Passage shown -
::::::::
Pay by Person: What Biometrics Means to PayPa - palibra
http://blogs.mcafee.com/consumer/pay-by-person-what-biometrics-means-to-paypal

======
therobot24
Disclaimer: I'm currently doing my PhD in biometrics so i'm a bit biased.

Retinal scan is invasive, difficult to separate users, and just unnecessary
given current tech to ever be used ever again. Face recognition is doing very
well, and latent fingerprint is getting better than better, so using one or
the other (IMHO) doesn't really matter at this point. What does bother me is
that mcafee doesn't address larger issues:

\- How are you preventing spoofing? What kind of live-ness tests are done? (I
guess not wanting to reveal this could be security protocol and the absence of
evidence is not the evidence of absence, but i'm assuming that more than the
average person would come to the conclusion that a fingerprint or face can be
spoofed)

\- two-factor authentication is good, but 2 layer security is bad - if people
have to use their fingerprint AND a pin, they'll get lazy and revert to one or
the other. There are several papers on biometric key generation where a
biometric is used to build a certificate-key authentication. Heck there are
even papers where the key is embedded into the biometric template. Biometrics
are already walking a fine line between privacy and security, an easy and
positive experience will go a long way in continued use and development.
::::::::
Dataset entries

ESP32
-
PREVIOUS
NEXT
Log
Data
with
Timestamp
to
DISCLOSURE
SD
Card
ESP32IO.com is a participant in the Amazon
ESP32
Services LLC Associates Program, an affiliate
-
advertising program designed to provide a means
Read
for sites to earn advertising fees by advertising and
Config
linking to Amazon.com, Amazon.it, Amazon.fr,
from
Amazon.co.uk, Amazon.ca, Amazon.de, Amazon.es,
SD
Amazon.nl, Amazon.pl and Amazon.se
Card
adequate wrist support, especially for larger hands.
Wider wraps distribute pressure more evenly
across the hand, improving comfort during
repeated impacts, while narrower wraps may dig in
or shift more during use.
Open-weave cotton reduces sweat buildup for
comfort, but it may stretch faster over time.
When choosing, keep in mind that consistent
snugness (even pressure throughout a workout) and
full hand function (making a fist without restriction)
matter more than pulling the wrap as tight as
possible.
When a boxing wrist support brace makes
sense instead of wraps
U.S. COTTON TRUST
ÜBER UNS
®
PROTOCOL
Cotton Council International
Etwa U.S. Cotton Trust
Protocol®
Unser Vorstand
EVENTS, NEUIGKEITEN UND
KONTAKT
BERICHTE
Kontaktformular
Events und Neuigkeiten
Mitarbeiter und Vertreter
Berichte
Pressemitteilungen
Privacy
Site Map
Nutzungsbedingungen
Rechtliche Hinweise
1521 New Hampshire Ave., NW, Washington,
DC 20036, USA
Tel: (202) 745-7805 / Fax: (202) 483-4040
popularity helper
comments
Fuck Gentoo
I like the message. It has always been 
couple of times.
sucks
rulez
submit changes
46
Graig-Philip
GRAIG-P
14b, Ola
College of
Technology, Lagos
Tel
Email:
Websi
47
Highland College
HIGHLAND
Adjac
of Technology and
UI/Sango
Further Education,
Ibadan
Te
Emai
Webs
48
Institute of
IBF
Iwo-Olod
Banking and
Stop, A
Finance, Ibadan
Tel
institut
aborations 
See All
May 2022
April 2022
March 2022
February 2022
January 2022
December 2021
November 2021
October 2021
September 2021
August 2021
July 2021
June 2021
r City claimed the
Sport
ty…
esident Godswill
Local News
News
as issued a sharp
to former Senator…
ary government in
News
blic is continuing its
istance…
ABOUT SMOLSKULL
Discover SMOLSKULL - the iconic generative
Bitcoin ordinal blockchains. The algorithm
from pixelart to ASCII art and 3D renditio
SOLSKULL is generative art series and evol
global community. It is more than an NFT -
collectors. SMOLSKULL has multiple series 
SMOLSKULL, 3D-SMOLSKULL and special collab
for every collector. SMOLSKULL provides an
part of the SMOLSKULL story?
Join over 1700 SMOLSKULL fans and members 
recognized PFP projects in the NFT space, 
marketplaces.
::::::::
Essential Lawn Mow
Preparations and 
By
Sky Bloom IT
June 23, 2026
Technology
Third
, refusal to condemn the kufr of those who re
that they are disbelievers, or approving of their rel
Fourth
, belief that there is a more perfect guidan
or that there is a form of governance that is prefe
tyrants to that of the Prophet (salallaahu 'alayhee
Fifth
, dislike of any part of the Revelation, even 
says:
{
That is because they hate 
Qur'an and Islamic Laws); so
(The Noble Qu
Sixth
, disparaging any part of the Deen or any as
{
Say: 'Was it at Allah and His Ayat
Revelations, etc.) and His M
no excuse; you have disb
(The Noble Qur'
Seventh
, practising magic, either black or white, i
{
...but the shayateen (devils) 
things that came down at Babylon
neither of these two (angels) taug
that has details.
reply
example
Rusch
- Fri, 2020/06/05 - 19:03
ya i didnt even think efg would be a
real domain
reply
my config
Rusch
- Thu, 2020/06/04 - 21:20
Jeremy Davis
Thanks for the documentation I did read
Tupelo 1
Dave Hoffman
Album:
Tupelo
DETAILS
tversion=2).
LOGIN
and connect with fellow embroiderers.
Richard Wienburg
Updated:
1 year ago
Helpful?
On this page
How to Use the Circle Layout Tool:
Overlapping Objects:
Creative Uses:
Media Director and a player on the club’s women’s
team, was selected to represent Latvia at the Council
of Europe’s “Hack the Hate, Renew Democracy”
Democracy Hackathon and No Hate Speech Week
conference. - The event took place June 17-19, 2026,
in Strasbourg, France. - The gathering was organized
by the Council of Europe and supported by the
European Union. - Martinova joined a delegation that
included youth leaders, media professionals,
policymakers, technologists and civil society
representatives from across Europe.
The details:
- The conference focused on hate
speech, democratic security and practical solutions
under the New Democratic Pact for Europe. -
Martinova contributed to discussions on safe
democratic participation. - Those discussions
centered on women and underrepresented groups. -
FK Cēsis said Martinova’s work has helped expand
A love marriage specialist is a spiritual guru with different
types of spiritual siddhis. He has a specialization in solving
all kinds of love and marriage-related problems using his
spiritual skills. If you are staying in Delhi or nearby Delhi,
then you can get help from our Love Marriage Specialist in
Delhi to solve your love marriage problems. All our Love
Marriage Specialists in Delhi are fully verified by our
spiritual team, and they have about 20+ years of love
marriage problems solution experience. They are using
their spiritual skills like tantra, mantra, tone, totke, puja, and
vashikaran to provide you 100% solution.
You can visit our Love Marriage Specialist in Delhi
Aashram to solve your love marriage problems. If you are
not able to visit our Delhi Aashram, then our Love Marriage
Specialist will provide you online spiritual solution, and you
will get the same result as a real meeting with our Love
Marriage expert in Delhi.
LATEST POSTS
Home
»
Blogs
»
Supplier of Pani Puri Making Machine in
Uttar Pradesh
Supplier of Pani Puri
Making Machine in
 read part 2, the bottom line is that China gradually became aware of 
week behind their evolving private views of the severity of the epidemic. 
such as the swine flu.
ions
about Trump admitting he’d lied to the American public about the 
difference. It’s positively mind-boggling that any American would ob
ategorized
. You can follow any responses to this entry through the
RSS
::::::::
Exercise 1 - Translate this sentence from the biometrics thread into Spanish: "Heck there are even papers where the key is embedded into the biometric template."
Exercise 2 - Write out the biometrics thread starting with "Pay by Person: What" and going on through "a bit biased.", but substitute "doctorate" for "PhD".
The records are independent material and have no connection to the biometrics thread.

Problem solution 1 - Caramba, incluso hay artículos en los que la clave está incrustada en la plantilla biométrica.

Problem solution 2 -
Pay by Person: What Biometrics Means to PayPa - palibra
http://blogs.mcafee.com/consumer/pay-by-person-what-biometrics-means-to-paypal

======
therobot24
Disclaimer: I'm currently doing my doctorate in biometrics so i'm a bit biased.